Собрание превращается в семантический лицей или в заседание лексикографической комиссии, причем каждый из говорящих (как носитель некоего единственного известного ему диалекта) не в силах обменять смысл одного слова на смысл другого без остатка.

С подлинной тоской Тернавцев говорит о бесполезности проповеди в интеллигентской среде: «“Проповедь среди интеллигенции”. В этой мысли есть всегда какая-то томящая натяжка» (Зап., 8).

Знаменателен один эпизод первой встречи. Скворцов, которого Гиппиус в позднейшем мемуаре напрасно называет «глупым», читает письмо воспитанника Санкт-Петербургской Духовной академии. Тема письма — всеобщее незнание разницы проповеди среди интеллигенции и проповеди среди народа: «Дети Церкви, отойдя от нас, обособились: жизнь, как река, разбилась на два русла, — посмотрите, создались даже два языка, с одинаковыми как будто, но разнозначащими словами, а даже и совсем различными. Дети Церкви боятся общих слов, не идут и здесь навстречу, хотя бы из желания быть понятыми. Даже «миссионер», отправляясь к инородцам, не отвергает их язык» (Зап., 28).

Идет процесс возможной «примерки» несопряженных языковых объемов, лингвистических привычек и риторических опытов.

Ситуация, которую мы застаем на первом собрании, весьма напоминает тот переломный момент формирования барочной культуры [98] в XVII веке, когда битва московских традиционалистов с пришлыми с Запада «латынщиками» сопровождалась ростом старообрядческих страстей, с одной стороны, и расцветом светской духовности — с другой. Почти по-аввакумовски звучат филиппики В.В. Успенского против рационалистической теологии Запада: новотюбингенская школа, историческая школа Ричля-Гарнака и Гебгардта «памятники канонической новозаветной письменности уравнивает не только с неканоническими, но даже с нехристианскими памятниками, появившимися около начала нашей эры» (Зап., 25).

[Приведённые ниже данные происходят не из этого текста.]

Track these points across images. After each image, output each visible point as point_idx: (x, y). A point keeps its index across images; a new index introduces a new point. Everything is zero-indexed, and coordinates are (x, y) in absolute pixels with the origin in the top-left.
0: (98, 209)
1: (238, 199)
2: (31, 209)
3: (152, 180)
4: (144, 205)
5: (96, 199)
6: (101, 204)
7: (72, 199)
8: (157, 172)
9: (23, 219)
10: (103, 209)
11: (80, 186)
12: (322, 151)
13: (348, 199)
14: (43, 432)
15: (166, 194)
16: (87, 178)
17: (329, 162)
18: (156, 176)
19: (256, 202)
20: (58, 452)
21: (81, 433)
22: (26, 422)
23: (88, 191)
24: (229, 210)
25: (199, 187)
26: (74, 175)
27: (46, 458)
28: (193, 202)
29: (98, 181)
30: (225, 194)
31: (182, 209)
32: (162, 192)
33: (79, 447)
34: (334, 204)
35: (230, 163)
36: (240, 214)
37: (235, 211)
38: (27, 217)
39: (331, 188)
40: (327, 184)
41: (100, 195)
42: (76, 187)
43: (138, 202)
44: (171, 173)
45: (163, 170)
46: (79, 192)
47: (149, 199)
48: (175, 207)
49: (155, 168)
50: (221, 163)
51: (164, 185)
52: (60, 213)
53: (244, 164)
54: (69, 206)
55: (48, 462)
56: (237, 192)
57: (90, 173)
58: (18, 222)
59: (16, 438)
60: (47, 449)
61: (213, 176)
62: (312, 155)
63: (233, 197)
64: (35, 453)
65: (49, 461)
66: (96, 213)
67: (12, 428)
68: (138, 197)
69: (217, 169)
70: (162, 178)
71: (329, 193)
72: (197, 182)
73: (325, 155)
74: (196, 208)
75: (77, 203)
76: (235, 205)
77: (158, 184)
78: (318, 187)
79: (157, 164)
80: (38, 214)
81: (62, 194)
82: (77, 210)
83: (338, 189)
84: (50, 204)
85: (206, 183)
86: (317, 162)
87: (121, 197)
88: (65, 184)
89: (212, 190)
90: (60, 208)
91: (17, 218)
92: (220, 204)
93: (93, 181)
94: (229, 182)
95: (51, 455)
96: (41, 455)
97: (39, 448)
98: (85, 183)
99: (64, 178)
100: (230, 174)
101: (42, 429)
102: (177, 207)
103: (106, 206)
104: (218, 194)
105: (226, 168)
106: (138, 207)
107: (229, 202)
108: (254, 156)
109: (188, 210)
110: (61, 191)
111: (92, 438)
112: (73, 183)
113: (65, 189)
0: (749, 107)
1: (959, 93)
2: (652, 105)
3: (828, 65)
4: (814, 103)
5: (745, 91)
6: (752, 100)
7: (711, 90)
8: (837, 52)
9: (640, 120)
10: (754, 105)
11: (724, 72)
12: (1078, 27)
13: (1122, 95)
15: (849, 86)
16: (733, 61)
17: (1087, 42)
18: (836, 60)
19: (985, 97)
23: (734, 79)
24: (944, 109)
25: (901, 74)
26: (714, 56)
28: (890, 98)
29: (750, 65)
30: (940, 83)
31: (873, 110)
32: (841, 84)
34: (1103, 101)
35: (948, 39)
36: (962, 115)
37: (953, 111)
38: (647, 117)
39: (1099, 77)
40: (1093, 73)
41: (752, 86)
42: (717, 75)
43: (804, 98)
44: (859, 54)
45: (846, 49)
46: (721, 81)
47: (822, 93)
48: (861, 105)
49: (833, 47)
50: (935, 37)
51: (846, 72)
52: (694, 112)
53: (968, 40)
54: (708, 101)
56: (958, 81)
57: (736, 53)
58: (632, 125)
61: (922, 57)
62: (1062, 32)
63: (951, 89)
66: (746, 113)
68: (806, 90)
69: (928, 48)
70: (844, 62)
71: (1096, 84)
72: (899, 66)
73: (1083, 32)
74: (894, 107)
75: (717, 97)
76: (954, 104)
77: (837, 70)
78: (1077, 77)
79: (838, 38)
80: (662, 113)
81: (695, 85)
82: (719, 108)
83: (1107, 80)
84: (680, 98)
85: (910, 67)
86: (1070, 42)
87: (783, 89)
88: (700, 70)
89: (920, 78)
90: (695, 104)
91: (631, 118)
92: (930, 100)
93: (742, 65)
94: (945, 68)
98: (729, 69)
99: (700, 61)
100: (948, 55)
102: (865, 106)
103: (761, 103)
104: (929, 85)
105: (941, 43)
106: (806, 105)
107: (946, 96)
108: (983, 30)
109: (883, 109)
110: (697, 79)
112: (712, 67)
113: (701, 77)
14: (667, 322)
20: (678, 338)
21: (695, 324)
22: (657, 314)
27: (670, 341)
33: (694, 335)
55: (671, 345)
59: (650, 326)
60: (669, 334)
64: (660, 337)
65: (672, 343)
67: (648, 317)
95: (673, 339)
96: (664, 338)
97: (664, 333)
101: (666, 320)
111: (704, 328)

Недаром фигура огненного протопопа всплывает в светлое поле сознания эпохи: Мережковский пишет о нем поэму; почти ритуальными стали поездки на Светлояр-озеро (одна из них (лето 1902 г.) описана в книге Гиппиус сразу после страниц, посвященных воспоминаниям о первом собрании РФС; см. Левандовский А.А. «Мистерия» на Светлояр-озере в восприятии интеллигенции // Казань, Москва, Петербург: Российская Империя взглядом из разных углов. М., 1997. С. 202-212).

По точной реакции В. Розанова: «встретился идеализм с идеализмом» (Зап., 51). Интеллигент не идет в церковь, потому что она стала бюрократической институцией, храм «выстужен», в нем холодно и неуютно. Он, этот российский пропагандист «разумного, доброго и вечного», все еще живет ренессансной, т. е. «языческой верой в человека» (Зап., 19), схоластическим деизмом, стоицизмом, моралью и «эстетикой хороших поступков» (Зап., 20) в надежде на спасение. Пастырь, в свою очередь, не видит в интеллигенте своего союзника, отгороженный от него барьерами языковой глухоты.

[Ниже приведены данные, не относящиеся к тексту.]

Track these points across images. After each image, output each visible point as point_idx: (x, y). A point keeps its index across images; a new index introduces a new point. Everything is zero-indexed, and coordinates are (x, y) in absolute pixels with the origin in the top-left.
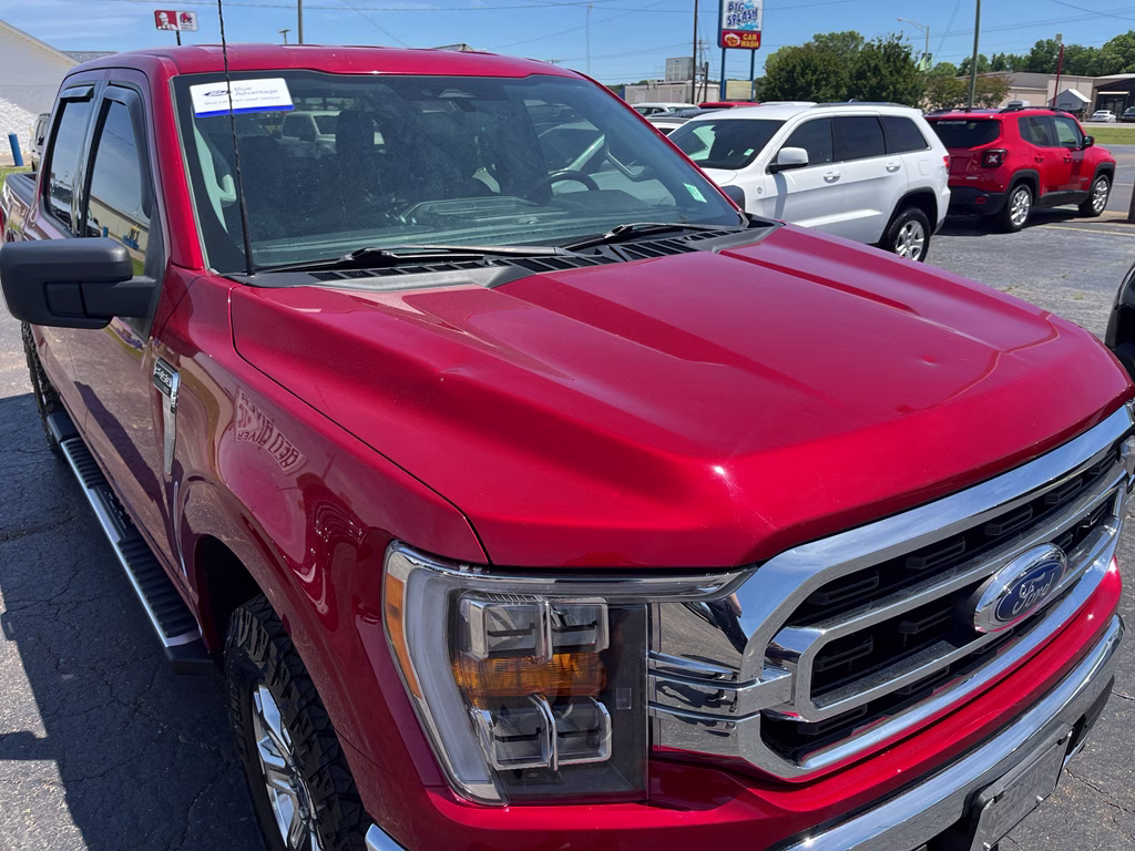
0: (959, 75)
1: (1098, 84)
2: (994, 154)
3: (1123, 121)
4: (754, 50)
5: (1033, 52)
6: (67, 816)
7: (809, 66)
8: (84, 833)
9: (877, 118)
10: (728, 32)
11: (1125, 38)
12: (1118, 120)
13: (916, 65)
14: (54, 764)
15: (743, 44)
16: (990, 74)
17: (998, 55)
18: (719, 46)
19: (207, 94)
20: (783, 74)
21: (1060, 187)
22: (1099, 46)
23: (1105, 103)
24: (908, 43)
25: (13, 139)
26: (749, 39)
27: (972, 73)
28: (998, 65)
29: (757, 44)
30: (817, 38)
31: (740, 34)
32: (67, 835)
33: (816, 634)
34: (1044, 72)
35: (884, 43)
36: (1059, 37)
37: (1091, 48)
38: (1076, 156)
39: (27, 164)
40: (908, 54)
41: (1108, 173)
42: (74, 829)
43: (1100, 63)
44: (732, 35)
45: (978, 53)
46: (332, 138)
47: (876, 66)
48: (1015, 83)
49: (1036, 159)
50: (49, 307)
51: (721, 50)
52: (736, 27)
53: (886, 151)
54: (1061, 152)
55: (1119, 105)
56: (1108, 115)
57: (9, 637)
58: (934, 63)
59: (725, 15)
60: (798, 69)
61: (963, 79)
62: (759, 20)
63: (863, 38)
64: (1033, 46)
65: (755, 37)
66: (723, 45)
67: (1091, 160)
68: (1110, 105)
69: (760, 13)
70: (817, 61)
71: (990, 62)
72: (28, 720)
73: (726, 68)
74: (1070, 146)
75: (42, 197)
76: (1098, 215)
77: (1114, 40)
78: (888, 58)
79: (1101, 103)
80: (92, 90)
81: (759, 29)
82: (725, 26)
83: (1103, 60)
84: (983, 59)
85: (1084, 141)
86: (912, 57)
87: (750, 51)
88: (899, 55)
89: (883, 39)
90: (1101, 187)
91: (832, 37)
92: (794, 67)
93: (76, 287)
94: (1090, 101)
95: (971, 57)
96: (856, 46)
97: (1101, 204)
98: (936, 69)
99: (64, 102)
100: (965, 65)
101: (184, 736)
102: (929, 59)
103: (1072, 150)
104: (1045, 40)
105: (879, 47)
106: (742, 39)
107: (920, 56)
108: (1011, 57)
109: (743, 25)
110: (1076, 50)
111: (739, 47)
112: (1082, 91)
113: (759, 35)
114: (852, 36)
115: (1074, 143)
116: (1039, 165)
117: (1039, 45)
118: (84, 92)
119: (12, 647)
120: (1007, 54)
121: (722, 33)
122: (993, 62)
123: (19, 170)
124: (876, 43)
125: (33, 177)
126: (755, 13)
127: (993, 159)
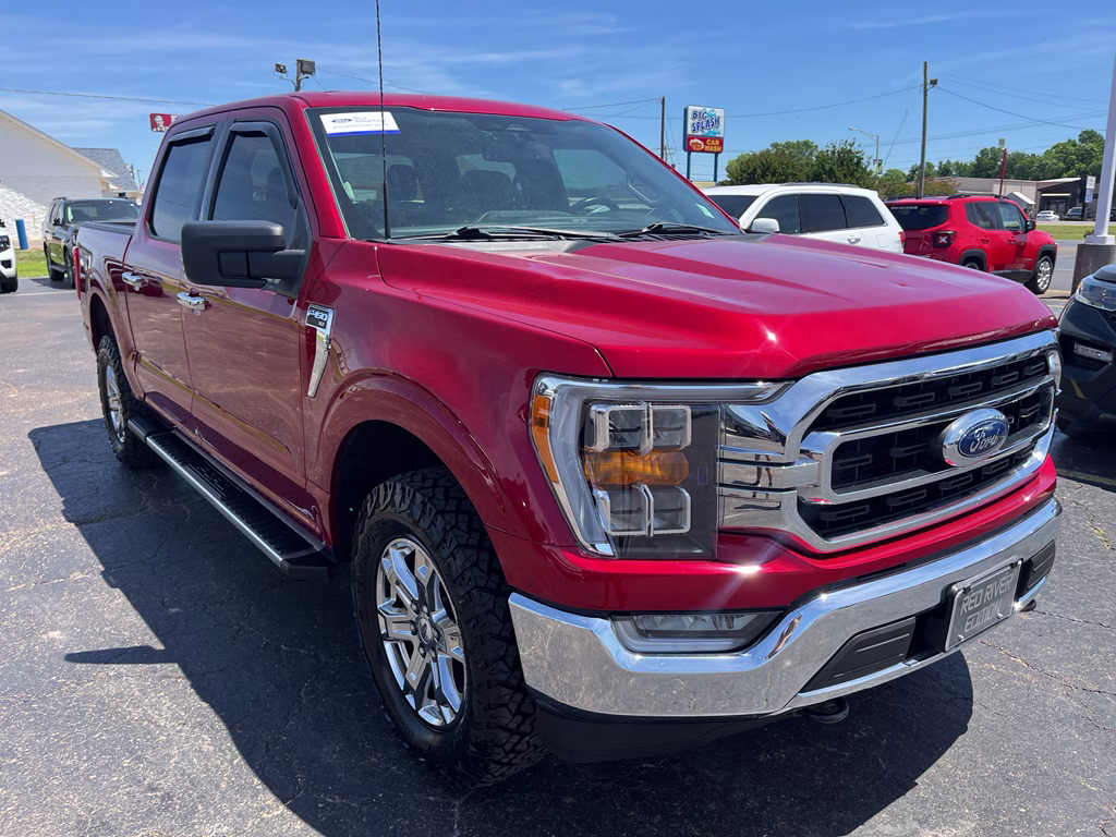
0: (908, 180)
1: (1041, 187)
2: (944, 235)
3: (1066, 220)
4: (717, 154)
5: (978, 159)
6: (197, 697)
7: (769, 168)
8: (213, 706)
9: (838, 197)
10: (693, 137)
11: (1064, 145)
12: (1061, 219)
13: (868, 170)
14: (176, 666)
15: (707, 148)
16: (937, 180)
17: (944, 163)
18: (684, 149)
19: (335, 121)
20: (745, 175)
21: (1007, 266)
22: (1040, 153)
23: (1049, 204)
24: (860, 149)
25: (20, 224)
26: (714, 145)
27: (920, 178)
28: (945, 171)
29: (720, 149)
30: (775, 146)
31: (703, 139)
32: (201, 707)
33: (833, 437)
34: (989, 176)
35: (838, 148)
36: (1002, 142)
37: (1033, 155)
38: (1021, 239)
39: (31, 248)
40: (860, 159)
41: (1050, 255)
42: (205, 705)
43: (1042, 168)
44: (696, 140)
45: (926, 161)
47: (831, 169)
48: (961, 187)
49: (983, 240)
51: (686, 153)
52: (700, 133)
53: (847, 226)
54: (1005, 236)
55: (1062, 206)
56: (1052, 215)
57: (113, 586)
58: (885, 168)
59: (690, 122)
60: (759, 171)
61: (911, 184)
62: (721, 128)
63: (816, 146)
64: (978, 153)
65: (717, 142)
66: (689, 149)
67: (1034, 243)
68: (1053, 206)
69: (722, 121)
70: (776, 164)
71: (937, 168)
72: (147, 638)
73: (691, 172)
74: (1015, 231)
76: (1043, 293)
77: (1054, 147)
78: (842, 163)
79: (1045, 204)
80: (213, 130)
81: (721, 136)
82: (689, 132)
83: (1045, 165)
84: (930, 166)
85: (1026, 226)
86: (864, 162)
87: (713, 155)
88: (852, 160)
89: (837, 145)
90: (1045, 267)
91: (788, 145)
92: (755, 169)
93: (244, 255)
94: (1033, 203)
95: (919, 164)
96: (811, 154)
97: (1045, 282)
98: (886, 175)
100: (913, 172)
101: (286, 646)
102: (880, 164)
103: (1016, 233)
104: (989, 148)
105: (833, 153)
106: (705, 144)
107: (871, 161)
108: (957, 164)
109: (706, 131)
110: (1019, 156)
111: (703, 151)
112: (1026, 194)
113: (721, 142)
114: (807, 144)
115: (1018, 227)
116: (986, 246)
117: (983, 152)
119: (118, 591)
120: (953, 161)
121: (687, 139)
122: (940, 168)
123: (24, 253)
124: (831, 149)
126: (718, 121)
127: (943, 240)
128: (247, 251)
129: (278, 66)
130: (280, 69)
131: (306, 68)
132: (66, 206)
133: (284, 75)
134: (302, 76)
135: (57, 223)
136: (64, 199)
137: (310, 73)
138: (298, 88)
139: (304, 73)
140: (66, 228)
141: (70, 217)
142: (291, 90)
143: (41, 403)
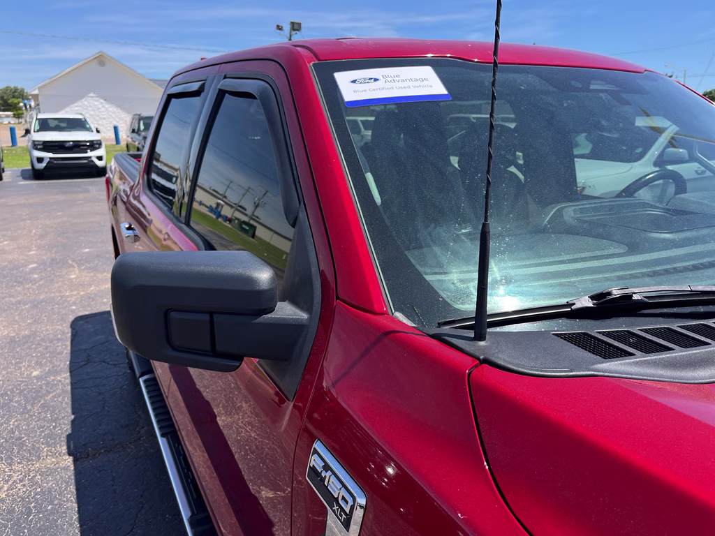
19: (354, 82)
25: (116, 129)
39: (123, 144)
46: (369, 133)
50: (168, 340)
75: (145, 177)
80: (203, 85)
93: (206, 318)
99: (170, 97)
118: (195, 87)
123: (118, 147)
125: (137, 157)
128: (211, 314)
129: (278, 26)
130: (280, 28)
131: (295, 27)
132: (140, 120)
133: (282, 32)
134: (293, 33)
135: (133, 131)
136: (139, 115)
137: (298, 30)
138: (290, 40)
139: (294, 30)
140: (139, 135)
141: (142, 127)
142: (286, 40)
143: (91, 286)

Рясу и сюртук можно сшить из одной материи. Но покрой их, диктующий разные модели риторического поведения, останется функционально различным. А. Лосев мог мыслить в рамках имяславческого словаря, и все же академической шапочки он не снимал. Но Войно-Ясенецкому ряса не мешала занятиям гнойной хирургией.

Однако теперь, в 1901 году, сутана отца Сергия на фоне «говорящих штанов» (убийственная реплика Розанова о Мережковском) представляют зрелище, исполненное печальной комики и риторического недоразумения.

Недаром А. Бенуа фиксирует постепенное превращение заседаний в «суесловную говорильню», причем не без иронии [99] усматривает тут участие Князя Тьмы. Он обнаружил за классной доской в конце зала «гигантского роста чудовище… У этой гадины были настоящие волосы на голове и на бороде, и все тело было покрыто густой черной шерстью… Это был идол… Оно наглядно символизировало то самое, что мне начинало мерещиться, выслушивая длинные, безнадежно топчущиеся на месте прения и присутствуя при сходках, в которых все меньше и меньше искания истины и все больше и больше самого суетного софистского тщеславия. … Мережковский, тоже начинавший тогда переживать известное разочарование в том, что, согласно его помыслам, должно было открыть путь к перерождению русской религиозной жизни, … он, когда я свел его за доску… чуть ли не радостно воскликнул: «Ну, разумеется! Это — он! Надо было ожидать, нечего было и удивляться» (Бенуа А. Мои воспоминания: В пяти книгах. М., 1993. Кн. 4, 5. С. 290-291).